======== Records supplied ========
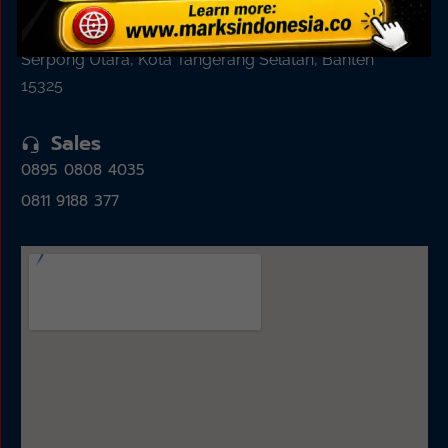
Jl. Alam Sutera Boulevard No.7, Pakulonan, Kec.
Serpong Utara, Kota Tangerang Selatan, Banten
15325
Sales
0895 0808 4035
0811 9188 377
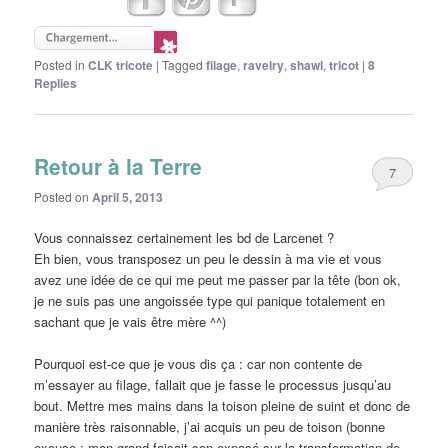
Posted in
CLK tricote
|
Tagged
filage
,
ravelry
,
shawl
,
tricot
|
8
Replies
Retour à la Terre
7
Posted on
April 5, 2013
Vous connaissez certainement les bd de Larcenet ?
Eh bien, vous transposez un peu le dessin à ma vie et vous
avez une idée de ce qui me peut me passer par la tête (bon ok,
je ne suis pas une angoissée type qui panique totalement en
sachant que je vais être mère ^^)
Pourquoi est-ce que je vous dis ça : car non contente de
m’essayer au filage, fallait que je fasse le processus jusqu’au
bout. Mettre mes mains dans la toison pleine de suint et donc de
manière très raisonnable, j’ai acquis un peu de toison (bonne
excuse : mon grand faisait son exposé sur la transformation de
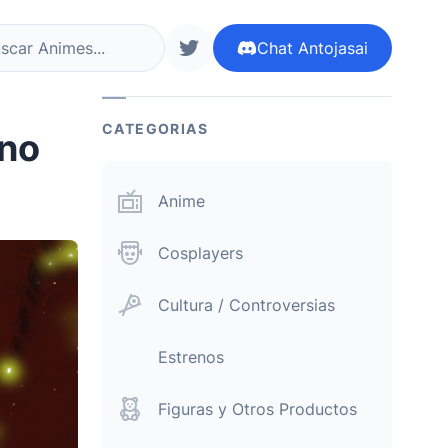
Chat
Antojasai
r ahora
siguenos en twitter
CATEGORIAS
rno
Anime
Cosplayers
Cultura / Controversias
Estrenos
Figuras y Otros Productos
========
#### What to do
Replace "Posted in" with "Filed under" throughout the records, then write out their lines again with nothing else changed. Leave the pictures out of your answer.

#### Written reply
Jl. Alam Sutera Boulevard No.7, Pakulonan, Kec.
Serpong Utara, Kota Tangerang Selatan, Banten
15325
Sales
0895 0808 4035
0811 9188 377
Filed under
CLK tricote
|
Tagged
filage
,
ravelry
,
shawl
,
tricot
|
8
Replies
Retour à la Terre
7
Posted on
April 5, 2013
Vous connaissez certainement les bd de Larcenet ?
Eh bien, vous transposez un peu le dessin à ma vie et vous
avez une idée de ce qui me peut me passer par la tête (bon ok,
je ne suis pas une angoissée type qui panique totalement en
sachant que je vais être mère ^^)
Pourquoi est-ce que je vous dis ça : car non contente de
m’essayer au filage, fallait que je fasse le processus jusqu’au
bout. Mettre mes mains dans la toison pleine de suint et donc de
manière très raisonnable, j’ai acquis un peu de toison (bonne
excuse : mon grand faisait son exposé sur la transformation de
Chat
Antojasai
r ahora
siguenos en twitter
CATEGORIAS
rno
Anime
Cosplayers
Cultura / Controversias
Estrenos
Figuras y Otros Productos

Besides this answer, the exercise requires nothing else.